How to find Probability Mass Function when computing Variance of a random variable?

Question

I'm trying to understand an example on finding Variance of a random variable. See example here on StatLect. Here's the relevant excerpt where I'm stuck.

Let $X$ be a discrete random variable with support

$$R_X = \{0,1\}$$

and Probability Mass Function (PMF)

$$p_X(x) = \begin{cases} q & \text{if $x=1$}, \\1-q & \text{if $x=0$}, \\0 & \text{$otherwise$} \end{cases}$$

where $0\le q \le1$.

I'm trying to figure out the alternative approach mentioned in the example where in order to find Variance I have to find the expected value $E[(X-E[X])^2]$.

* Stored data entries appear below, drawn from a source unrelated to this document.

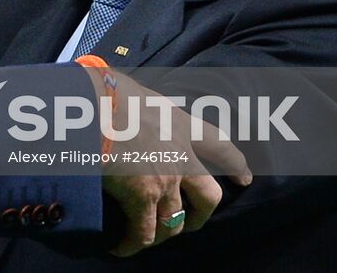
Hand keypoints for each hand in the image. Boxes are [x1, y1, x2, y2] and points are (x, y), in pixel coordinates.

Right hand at [91, 69, 252, 256]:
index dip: (235, 163)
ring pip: (175, 221)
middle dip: (202, 214)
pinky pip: (143, 232)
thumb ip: (141, 105)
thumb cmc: (106, 89)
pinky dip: (132, 243)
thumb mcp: (134, 89)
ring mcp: (165, 179)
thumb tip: (125, 107)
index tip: (245, 177)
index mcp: (179, 123)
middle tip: (191, 222)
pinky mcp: (142, 198)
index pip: (218, 144)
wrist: (91, 104)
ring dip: (163, 232)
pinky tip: (121, 246)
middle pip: (208, 195)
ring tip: (148, 237)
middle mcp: (180, 154)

I was able to figure out $E[X]$ easily. I computed the support $R_Z$ of $Z = (X-E[X])^2$ by evaluating Z for each value X and corresponding $E[X]$ would take. That gave me the support $R_Z = \{(1-q)^2, q^2\}$. Is this approach correct BTW?

It is this next step where the author computed PMF for Z which I could not figure out. He computed the following PMF

$$ p_Z(z) = \begin{cases} q & \text{if $z=(1-q)^2$}, \\1-q & \text{if $z=q^2$}, \\0 & \text{$otherwise$} \end{cases}$$

I guess this is trivial but how do I find what would be the probability of Z at $z=(1-q)^2$ and $q^2$?

Answer 1

$\mathsf E(X)~{= 1\cdot p_{\small X}(1)+ 0\cdot p_{\small X}(0)\\=q}$

I guess this is trivial but how do I find what would be the probability of Z at z=(1−q)2 and q2?

By definition $Z=(X-q)^2$ so...

The event of $\{X\,{=}\,1\}$ is the event $\{Z\,{=}\,(1-q)^2\}~$ so therefore $~p_{\small Z}((1-q)^2)=p_{\small X}(1)$

Likewise : $\{X\,{=}\,0\}$ is $\{Z\,{=}\,(0-q)^2\}~$ and therefore $~p_{\small Z}(q^2)=p_{\small X}(0)$

So $$p_{\small Z}(z)=\begin{cases} q&:& z=(1-q)^2\\1-q&:& z=q^2\\0&:&\text{elsewhere}\end{cases}$$